Each entry should be set down exactly as written, except for any picture it holds.

──────── MATERIAL FOR THE TASK

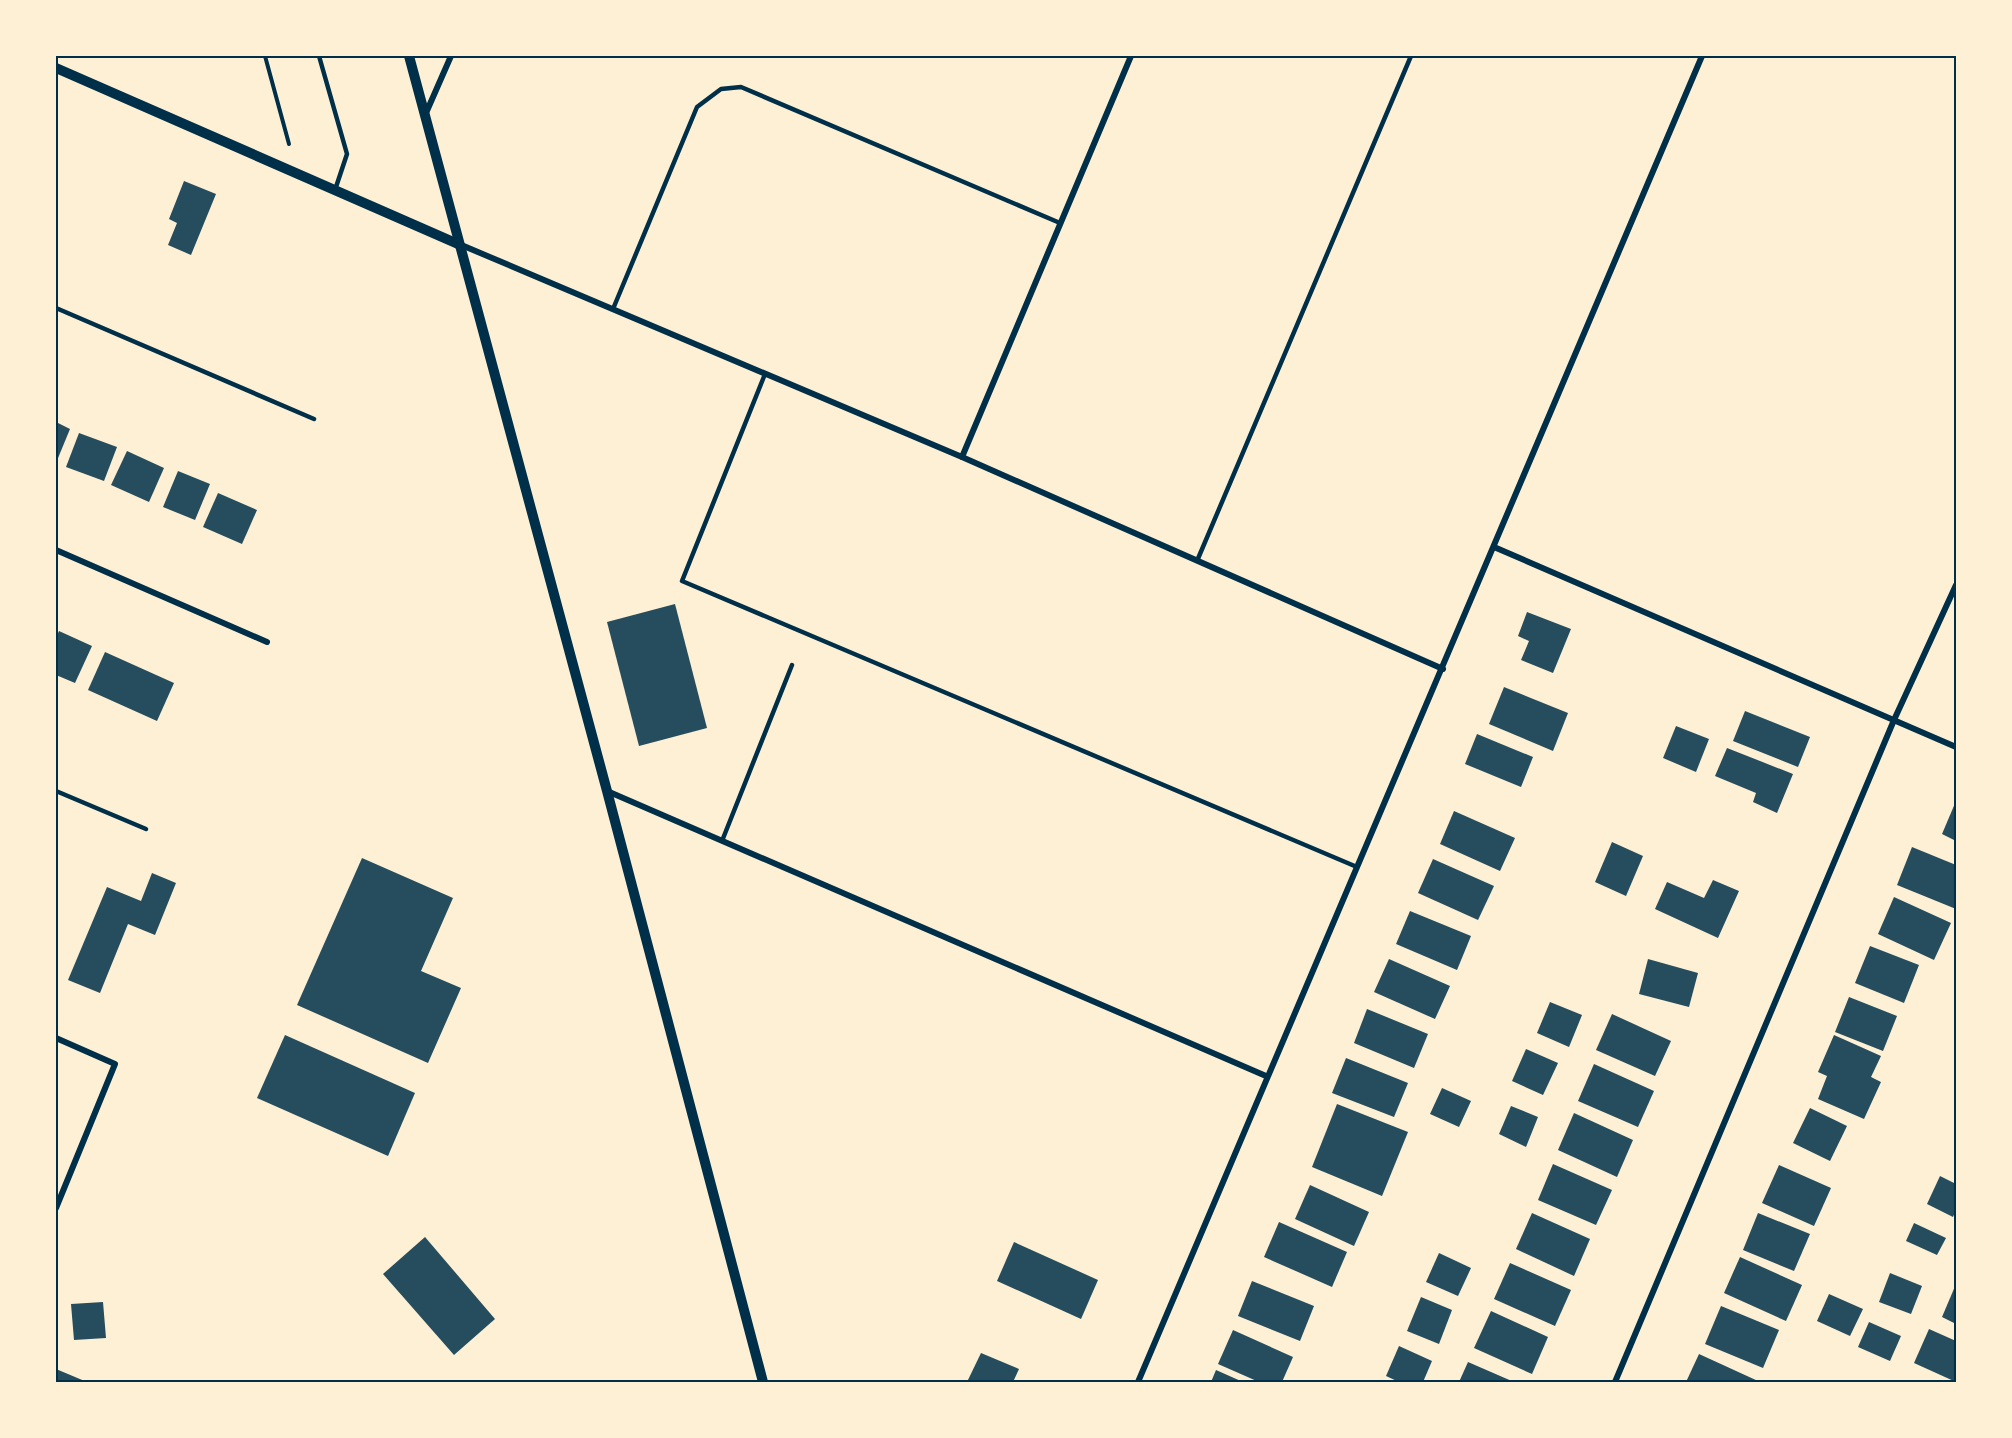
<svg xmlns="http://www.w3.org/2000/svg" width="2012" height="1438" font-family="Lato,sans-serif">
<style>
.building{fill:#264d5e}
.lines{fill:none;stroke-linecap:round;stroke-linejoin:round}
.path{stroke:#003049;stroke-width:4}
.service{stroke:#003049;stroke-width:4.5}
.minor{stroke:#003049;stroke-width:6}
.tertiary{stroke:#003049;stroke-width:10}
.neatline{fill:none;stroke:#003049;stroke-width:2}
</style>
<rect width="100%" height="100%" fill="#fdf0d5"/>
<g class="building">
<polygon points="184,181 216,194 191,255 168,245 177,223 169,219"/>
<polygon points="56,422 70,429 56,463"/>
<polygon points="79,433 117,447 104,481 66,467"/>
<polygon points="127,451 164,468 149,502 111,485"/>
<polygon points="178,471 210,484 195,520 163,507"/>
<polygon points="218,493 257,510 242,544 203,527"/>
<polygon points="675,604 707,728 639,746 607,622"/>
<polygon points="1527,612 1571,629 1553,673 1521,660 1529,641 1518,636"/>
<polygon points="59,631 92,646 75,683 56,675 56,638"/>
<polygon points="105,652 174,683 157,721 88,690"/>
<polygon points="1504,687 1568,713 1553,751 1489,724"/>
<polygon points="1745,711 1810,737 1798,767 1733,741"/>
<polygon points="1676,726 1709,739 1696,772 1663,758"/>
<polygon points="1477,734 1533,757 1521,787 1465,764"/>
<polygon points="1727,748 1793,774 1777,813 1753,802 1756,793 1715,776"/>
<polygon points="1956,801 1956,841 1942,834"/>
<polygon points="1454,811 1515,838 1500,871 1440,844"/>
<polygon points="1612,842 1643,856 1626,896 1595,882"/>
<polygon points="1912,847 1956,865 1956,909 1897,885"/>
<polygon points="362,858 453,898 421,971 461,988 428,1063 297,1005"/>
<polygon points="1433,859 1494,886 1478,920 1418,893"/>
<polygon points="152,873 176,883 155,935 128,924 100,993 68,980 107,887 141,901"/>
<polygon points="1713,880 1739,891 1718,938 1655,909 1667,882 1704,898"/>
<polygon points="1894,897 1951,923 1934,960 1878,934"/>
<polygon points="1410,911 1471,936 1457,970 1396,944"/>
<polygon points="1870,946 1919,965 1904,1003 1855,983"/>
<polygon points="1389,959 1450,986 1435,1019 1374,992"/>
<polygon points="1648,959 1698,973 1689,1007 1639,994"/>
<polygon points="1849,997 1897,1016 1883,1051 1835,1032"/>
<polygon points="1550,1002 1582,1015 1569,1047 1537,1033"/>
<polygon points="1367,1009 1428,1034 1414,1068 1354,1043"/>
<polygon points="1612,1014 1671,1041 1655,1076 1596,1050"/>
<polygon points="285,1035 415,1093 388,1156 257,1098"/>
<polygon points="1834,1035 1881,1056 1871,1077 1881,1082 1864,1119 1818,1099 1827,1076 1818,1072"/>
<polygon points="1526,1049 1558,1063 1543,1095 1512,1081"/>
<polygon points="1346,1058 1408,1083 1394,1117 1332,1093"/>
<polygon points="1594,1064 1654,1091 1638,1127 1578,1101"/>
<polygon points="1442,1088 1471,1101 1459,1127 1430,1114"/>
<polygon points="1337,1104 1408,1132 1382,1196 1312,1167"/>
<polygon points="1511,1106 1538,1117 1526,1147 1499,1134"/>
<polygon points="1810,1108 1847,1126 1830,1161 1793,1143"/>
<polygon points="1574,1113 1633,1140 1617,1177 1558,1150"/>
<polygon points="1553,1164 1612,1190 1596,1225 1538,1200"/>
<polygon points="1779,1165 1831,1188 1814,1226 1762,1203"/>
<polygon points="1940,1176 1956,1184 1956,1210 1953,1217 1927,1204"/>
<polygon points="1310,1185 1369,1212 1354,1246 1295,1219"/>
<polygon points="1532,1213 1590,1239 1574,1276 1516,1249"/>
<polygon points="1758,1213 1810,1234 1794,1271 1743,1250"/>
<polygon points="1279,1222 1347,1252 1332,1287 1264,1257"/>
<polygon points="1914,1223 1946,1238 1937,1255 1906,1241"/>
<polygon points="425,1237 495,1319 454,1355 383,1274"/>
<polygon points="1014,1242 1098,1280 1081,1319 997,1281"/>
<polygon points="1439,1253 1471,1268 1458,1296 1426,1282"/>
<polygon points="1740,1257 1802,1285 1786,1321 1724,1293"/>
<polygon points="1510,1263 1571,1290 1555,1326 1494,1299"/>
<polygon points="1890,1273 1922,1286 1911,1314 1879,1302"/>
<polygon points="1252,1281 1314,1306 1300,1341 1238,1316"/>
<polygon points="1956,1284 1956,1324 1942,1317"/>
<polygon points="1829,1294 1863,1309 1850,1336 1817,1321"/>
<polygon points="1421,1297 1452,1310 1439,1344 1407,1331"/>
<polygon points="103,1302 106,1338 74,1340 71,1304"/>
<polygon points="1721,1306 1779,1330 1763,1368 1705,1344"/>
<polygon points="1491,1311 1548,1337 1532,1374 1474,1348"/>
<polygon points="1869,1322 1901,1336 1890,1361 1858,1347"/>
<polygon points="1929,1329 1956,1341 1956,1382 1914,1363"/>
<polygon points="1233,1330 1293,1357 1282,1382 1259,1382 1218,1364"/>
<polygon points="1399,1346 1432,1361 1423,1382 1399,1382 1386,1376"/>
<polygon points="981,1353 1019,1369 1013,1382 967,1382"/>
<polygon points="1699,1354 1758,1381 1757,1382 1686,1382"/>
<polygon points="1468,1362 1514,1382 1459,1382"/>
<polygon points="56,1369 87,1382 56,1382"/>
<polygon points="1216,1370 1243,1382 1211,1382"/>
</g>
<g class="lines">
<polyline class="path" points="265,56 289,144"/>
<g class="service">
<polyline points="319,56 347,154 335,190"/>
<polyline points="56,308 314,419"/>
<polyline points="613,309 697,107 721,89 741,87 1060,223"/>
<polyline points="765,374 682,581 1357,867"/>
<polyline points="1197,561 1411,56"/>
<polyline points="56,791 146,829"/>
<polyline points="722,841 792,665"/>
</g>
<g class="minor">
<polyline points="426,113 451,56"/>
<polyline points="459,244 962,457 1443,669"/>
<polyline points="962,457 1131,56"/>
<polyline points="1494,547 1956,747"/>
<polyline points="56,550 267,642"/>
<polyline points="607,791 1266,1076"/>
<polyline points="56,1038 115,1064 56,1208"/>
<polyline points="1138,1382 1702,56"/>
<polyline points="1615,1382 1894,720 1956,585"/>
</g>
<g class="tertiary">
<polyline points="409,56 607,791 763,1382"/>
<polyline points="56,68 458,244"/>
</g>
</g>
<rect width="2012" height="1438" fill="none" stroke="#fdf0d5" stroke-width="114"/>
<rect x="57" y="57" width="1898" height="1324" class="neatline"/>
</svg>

────────────────

*EXERCISE RESULT*.
<svg xmlns="http://www.w3.org/2000/svg" width="2012" height="1438" font-family="Lato,sans-serif">
<style>
.building{fill:#264d5e}
.lines{fill:none;stroke-linecap:round;stroke-linejoin:round}
.path{stroke:#003049;stroke-width:4}
.service{stroke:#003049;stroke-width:4.5}
.minor{stroke:#003049;stroke-width:6}
.tertiary{stroke:#003049;stroke-width:10}
.neatline{fill:none;stroke:#003049;stroke-width:2}
</style>
<rect width="100%" height="100%" fill="#fdf0d5"/>
<g class="building">
<polygon points="184,181 216,194 191,255 168,245 177,223 169,219"/>
<polygon points="56,422 70,429 56,463"/>
<polygon points="79,433 117,447 104,481 66,467"/>
<polygon points="127,451 164,468 149,502 111,485"/>
<polygon points="178,471 210,484 195,520 163,507"/>
<polygon points="218,493 257,510 242,544 203,527"/>
<polygon points="675,604 707,728 639,746 607,622"/>
<polygon points="1527,612 1571,629 1553,673 1521,660 1529,641 1518,636"/>
<polygon points="59,631 92,646 75,683 56,675 56,638"/>
<polygon points="105,652 174,683 157,721 88,690"/>
<polygon points="1504,687 1568,713 1553,751 1489,724"/>
<polygon points="1745,711 1810,737 1798,767 1733,741"/>
<polygon points="1676,726 1709,739 1696,772 1663,758"/>
<polygon points="1477,734 1533,757 1521,787 1465,764"/>
<polygon points="1727,748 1793,774 1777,813 1753,802 1756,793 1715,776"/>
<polygon points="1956,801 1956,841 1942,834"/>
<polygon points="1454,811 1515,838 1500,871 1440,844"/>
<polygon points="1612,842 1643,856 1626,896 1595,882"/>
<polygon points="1912,847 1956,865 1956,909 1897,885"/>
<polygon points="362,858 453,898 421,971 461,988 428,1063 297,1005"/>
<polygon points="1433,859 1494,886 1478,920 1418,893"/>
<polygon points="152,873 176,883 155,935 128,924 100,993 68,980 107,887 141,901"/>
<polygon points="1713,880 1739,891 1718,938 1655,909 1667,882 1704,898"/>
<polygon points="1894,897 1951,923 1934,960 1878,934"/>
<polygon points="1410,911 1471,936 1457,970 1396,944"/>
<polygon points="1870,946 1919,965 1904,1003 1855,983"/>
<polygon points="1389,959 1450,986 1435,1019 1374,992"/>
<polygon points="1648,959 1698,973 1689,1007 1639,994"/>
<polygon points="1849,997 1897,1016 1883,1051 1835,1032"/>
<polygon points="1550,1002 1582,1015 1569,1047 1537,1033"/>
<polygon points="1367,1009 1428,1034 1414,1068 1354,1043"/>
<polygon points="1612,1014 1671,1041 1655,1076 1596,1050"/>
<polygon points="285,1035 415,1093 388,1156 257,1098"/>
<polygon points="1834,1035 1881,1056 1871,1077 1881,1082 1864,1119 1818,1099 1827,1076 1818,1072"/>
<polygon points="1526,1049 1558,1063 1543,1095 1512,1081"/>
<polygon points="1346,1058 1408,1083 1394,1117 1332,1093"/>
<polygon points="1594,1064 1654,1091 1638,1127 1578,1101"/>
<polygon points="1442,1088 1471,1101 1459,1127 1430,1114"/>
<polygon points="1337,1104 1408,1132 1382,1196 1312,1167"/>
<polygon points="1511,1106 1538,1117 1526,1147 1499,1134"/>
<polygon points="1810,1108 1847,1126 1830,1161 1793,1143"/>
<polygon points="1574,1113 1633,1140 1617,1177 1558,1150"/>
<polygon points="1553,1164 1612,1190 1596,1225 1538,1200"/>
<polygon points="1779,1165 1831,1188 1814,1226 1762,1203"/>
<polygon points="1940,1176 1956,1184 1956,1210 1953,1217 1927,1204"/>
<polygon points="1310,1185 1369,1212 1354,1246 1295,1219"/>
<polygon points="1532,1213 1590,1239 1574,1276 1516,1249"/>
<polygon points="1758,1213 1810,1234 1794,1271 1743,1250"/>
<polygon points="1279,1222 1347,1252 1332,1287 1264,1257"/>
<polygon points="1914,1223 1946,1238 1937,1255 1906,1241"/>
<polygon points="425,1237 495,1319 454,1355 383,1274"/>
<polygon points="1014,1242 1098,1280 1081,1319 997,1281"/>
<polygon points="1439,1253 1471,1268 1458,1296 1426,1282"/>
<polygon points="1740,1257 1802,1285 1786,1321 1724,1293"/>
<polygon points="1510,1263 1571,1290 1555,1326 1494,1299"/>
<polygon points="1890,1273 1922,1286 1911,1314 1879,1302"/>
<polygon points="1252,1281 1314,1306 1300,1341 1238,1316"/>
<polygon points="1956,1284 1956,1324 1942,1317"/>
<polygon points="1829,1294 1863,1309 1850,1336 1817,1321"/>
<polygon points="1421,1297 1452,1310 1439,1344 1407,1331"/>
<polygon points="103,1302 106,1338 74,1340 71,1304"/>
<polygon points="1721,1306 1779,1330 1763,1368 1705,1344"/>
<polygon points="1491,1311 1548,1337 1532,1374 1474,1348"/>
<polygon points="1869,1322 1901,1336 1890,1361 1858,1347"/>
<polygon points="1929,1329 1956,1341 1956,1382 1914,1363"/>
<polygon points="1233,1330 1293,1357 1282,1382 1259,1382 1218,1364"/>
<polygon points="1399,1346 1432,1361 1423,1382 1399,1382 1386,1376"/>
<polygon points="981,1353 1019,1369 1013,1382 967,1382"/>
<polygon points="1699,1354 1758,1381 1757,1382 1686,1382"/>
<polygon points="1468,1362 1514,1382 1459,1382"/>
<polygon points="56,1369 87,1382 56,1382"/>
<polygon points="1216,1370 1243,1382 1211,1382"/>
</g>
<g class="lines">
<polyline class="path" points="265,56 289,144"/>
<g class="service">
<polyline points="319,56 347,154 335,190"/>
<polyline points="56,308 314,419"/>
<polyline points="613,309 697,107 721,89 741,87 1060,223"/>
<polyline points="765,374 682,581 1357,867"/>
<polyline points="1197,561 1411,56"/>
<polyline points="56,791 146,829"/>
<polyline points="722,841 792,665"/>
</g>
<g class="minor">
<polyline points="426,113 451,56"/>
<polyline points="459,244 962,457 1443,669"/>
<polyline points="962,457 1131,56"/>
<polyline points="1494,547 1956,747"/>
<polyline points="56,550 267,642"/>
<polyline points="607,791 1266,1076"/>
<polyline points="56,1038 115,1064 56,1208"/>
<polyline points="1138,1382 1702,56"/>
<polyline points="1615,1382 1894,720 1956,585"/>
</g>
<g class="tertiary">
<polyline points="409,56 607,791 763,1382"/>
<polyline points="56,68 458,244"/>
</g>
</g>
<rect width="2012" height="1438" fill="none" stroke="#fdf0d5" stroke-width="114"/>
<rect x="57" y="57" width="1898" height="1324" class="neatline"/>
</svg>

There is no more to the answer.